:: Problem to work on ::
Return the material from the line with "Somos el Colegio" to the line with "Av. Italia 1045, Providencia" word for word, including both of those lines.

:: Exercise material ::
====
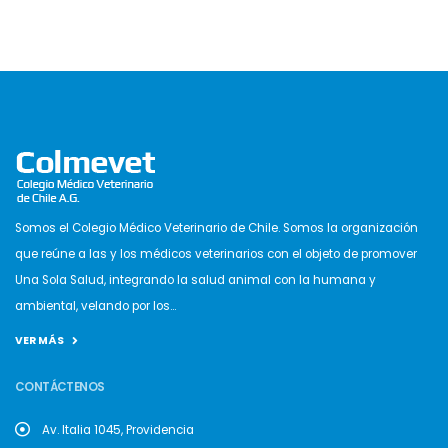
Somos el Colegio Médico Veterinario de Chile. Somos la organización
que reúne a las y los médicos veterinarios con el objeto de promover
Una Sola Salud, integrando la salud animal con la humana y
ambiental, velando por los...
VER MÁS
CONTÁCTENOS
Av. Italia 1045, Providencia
====
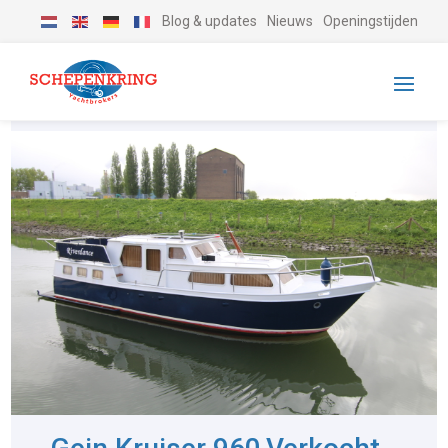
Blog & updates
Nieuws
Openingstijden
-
====
:: Reply ::
Somos el Colegio Médico Veterinario de Chile. Somos la organización
que reúne a las y los médicos veterinarios con el objeto de promover
Una Sola Salud, integrando la salud animal con la humana y
ambiental, velando por los...
VER MÁS
CONTÁCTENOS
Av. Italia 1045, Providencia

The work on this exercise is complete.